Issac Newton, a Mastermind Rational
A Brilliant Mistake

shytiger wrote:Loop quantum gravity is an interesting attempt to do away with continuous background spacetime. I'm in the Newton camp on this. I personally find the whole idea of developing a theory from philosophical notions to be backwards. Give me data!

keirsey wrote:shytiger wrote:Loop quantum gravity is an interesting attempt to do away with continuous background spacetime. I'm in the Newton camp on this. I personally find the whole idea of developing a theory from philosophical notions to be backwards. Give me data!
I guess I am straddling the fence here. I see it important to "work it" from both ends. Give me data! and let me think about it.... Both sides have their strengths and weaknesses. Clearly the "wave" and "particle" metaphors do not suffice. I am of the camp (probably by myself) that concepts such as "mass," "energy," "space," "time," "spacetime," "in," "out," "large," "small," "finite," "infinite" are too ambiguous and simple, even in equation form.
The mathematicians have many fundamentally different (at least 20) definitions of "space" and many different notions of "equivalent" -- this is a mess -- and we have no systemic way of attaching them to physics, other than "philosophy"(random models) -- which I agree is not very scientific.
shytiger wrote:For example, take prime numbers. What ARE they? I am still trying to figure this out.
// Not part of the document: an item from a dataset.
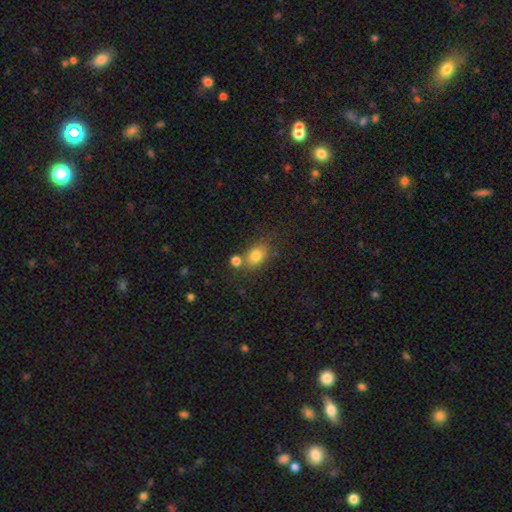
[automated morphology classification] Overall: smooth (79%). How rounded: in between (62%; round 36%). Merging: none (60%; merger 20%).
keirsey wrote: I suspect various forms of "time" (as a lifetime of an physical entity -- or path) serve as these prime "times."
Sagathiest wrote:keirsey wrote: I suspect various forms of "time" (as a lifetime of an physical entity -- or path) serve as these prime "times."
Just an example of deductive speculation.
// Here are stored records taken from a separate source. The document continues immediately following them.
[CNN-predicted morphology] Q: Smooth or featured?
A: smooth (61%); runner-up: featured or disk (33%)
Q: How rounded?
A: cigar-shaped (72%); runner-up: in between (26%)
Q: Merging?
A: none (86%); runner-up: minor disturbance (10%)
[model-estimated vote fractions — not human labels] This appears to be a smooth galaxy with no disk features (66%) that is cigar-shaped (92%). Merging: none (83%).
keirsey wrote:Sagathiest wrote:keirsey wrote: I suspect various forms of "time" (as a lifetime of an physical entity -- or path) serve as these prime "times."
Just an example of deductive speculation.
Yes.
Although I do think I have a hint of a systemic method of analysis, synthesis, and observation -- that is what my "Formatics" (Relational Science, Comparative Complexity) is all about. Unfortunately I am not able to explain it coherently enough at this time, but hope to in the next decade. The key is combining structural reasoning (such as I am doing above) and a more functional approach, more like Rosen, but still different. Keirsey's game is one attempt to start at the purely functional end. I want to do something similar except maybe start with some forms of "time" "space" "energy" and "mass" as my four functional Hegelian-Keirsey concepts,
keirsey wrote:shytiger wrote:For example, take prime numbers. What ARE they? I am still trying to figure this out.
Same here.
One of approaches I am taking is to look at the Monster Group (and the six pariahs). Particularly there is something interesting about the prime factors of the Monster Group, they -- the 15 -- 2, 3, 5, 7, 11, 13, 17, 19, 23, 29, 31, 41, 47, 59, 71 and if you include one of either 1 or 0, that adds up to 16, which is the same number of boolean binary operators. Given that those 15 are supersingular primes (their genus is 0), I am wondering if there is a casual and more specifically what is the precise (logical) connection to the boolean binary operators. So, I am been looking at WHAT KINDS OF PRIMES are there. The physics connection is along the lines of Monstrous Moonshine.